For most of Vassar’s team it was the first Polar Plunge they had taken part in. It seems that the team was slightly unprepared for the event. Both Chipman and Dubois complained about their toes. “The run down to the lake was the coldest part, as we trudged through snow wearing shorts and flip flops. The jump itself was into a cut-out in a frozen lake, so you can imagine it was frigid. We couldn’t feel our toes,” wrote Dubois. Chipman was even more vocal about the peril she’d put her lower appendages through, “I experienced sheer fear that my toes were going to fall off. I didn’t even feel the water when I jumped in because I was so concerned about my toes. I wore horrible shoes that basically ended up falling off as I attempted to trek up a long snow bank. It took me three hours to rehabilitate my feet and toes.”

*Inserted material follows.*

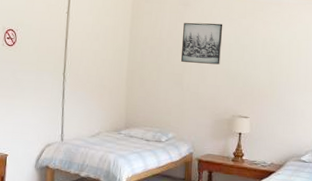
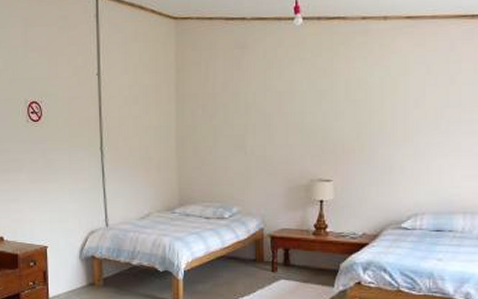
wall art: present [180,22,223,65] -> none [241,66,293,120]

The event took place near Splashdown Beach, a water park in Fishkill. The organizers had cut a small area into the lake so people could jump in up to three at a time. The teams assembled in a hut, where they were serving food, drinks and playing music, psyching people up to go out into twenty degree weather and jump into freezing cold water. Dubois commented on the rest of the crowd that day. “There were a lot of people at the event to take the plunge and I could sense a lot of enthusiasm toward helping the Special Olympics. I even overheard some people saying it was their tenth consecutive year participating in the plunge,” she explained.

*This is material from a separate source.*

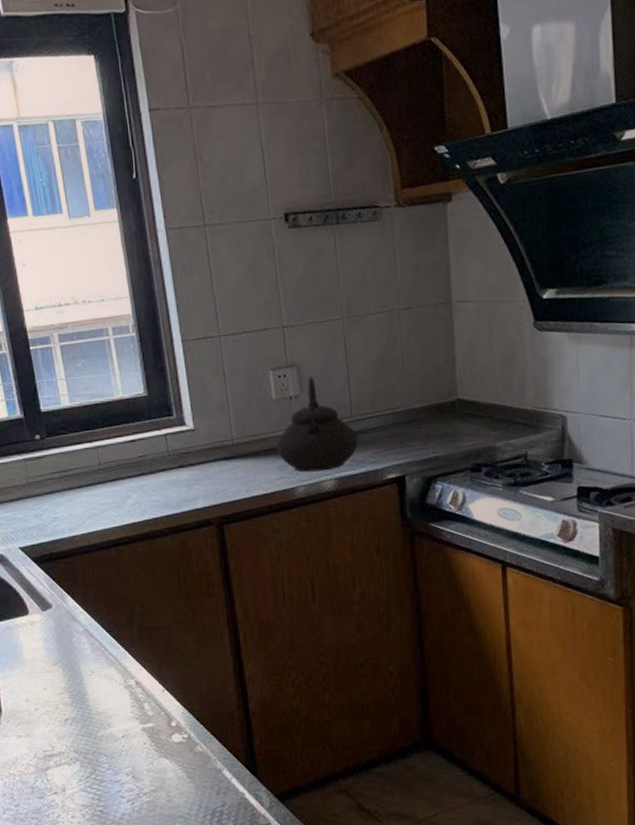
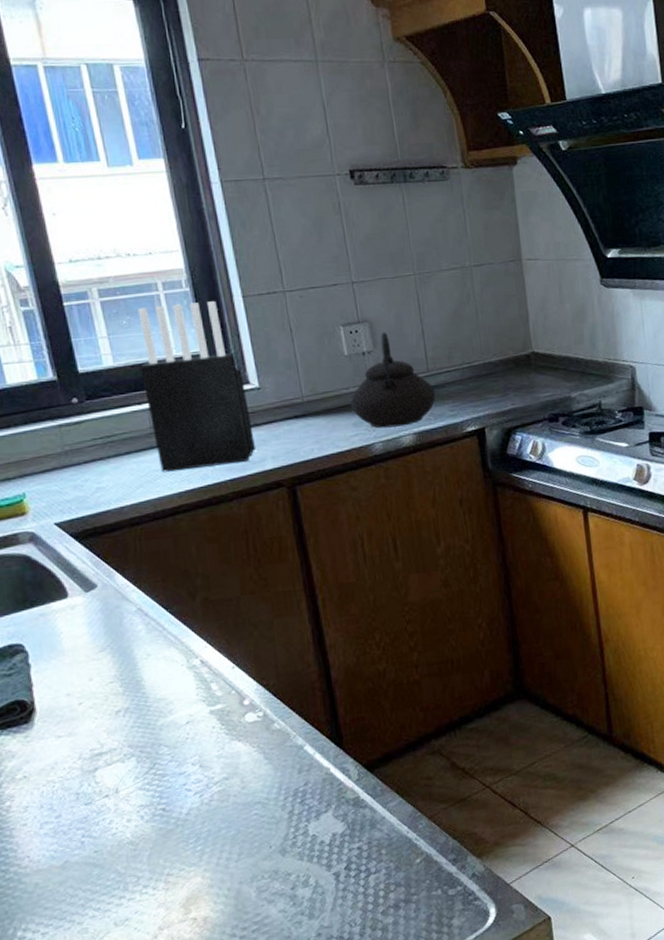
knife block: none [91,345,189,506] -> present [137,301,256,473]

Brainerd set the scene perfectly. “nine of us (men’s and women’s soccer and golf) met up a few hours ahead of time and caravanned to Fishkill. We went to a parking lot where we got on school buses that drove us up to the lake area. It was cold enough at the bottom, but at the top near the water it was just frigid. The wind was blowing snow everywhere and I think we all started to question why we decided to go through with it. The water was completely frozen over, they had only cut out a small chunk for us to jump in. It was like we were looking at a huge open field covered with snow in some arctic tundra…not the best place to be half naked. We also ran into the crew team inside! More Vassar representation!”
Brainerd continued, “When it was our turn to go out, we all stripped down into spandex, sports bras, bathing suits, etc. and started to migrate toward the water. Walking to the water was definitely worse than jumping in because we had to trudge through more than a foot of snow with wind blowing everywhere. It was a disaster. Down at the water, everyone got in a single file line and we jumped in singles, doubles and triples.” There was a tent for people to change out of their wet clothes once they had finished the plunge, but unfortunately, our Vassar participants were unaware of that, and so had to run back through the snow banks to the hut to retrieve their warm clothes.
The students agreed that the event was well organized. Still, Chipman added, “I wish they had marked the path a bit better so that so many people didn’t end up walking down and back up the snow bank.”
Looking back on the event, all of them expressed their desire for repeating the experience. “I would absolutely do it again. Suffering through a few minutes of freezing cold is a pretty small price to pay for a really great cause,” wrote Brainerd. Chipman agreed but felt she might make a few adjustments, “I would do it again but bring proper shoes. If my feet weren’t cold the experience would have been a lot less stressful.” Added Dubois, “While I would definitely prefer to jump on a day that was a bit warmer than 20 degrees, I would do it again.”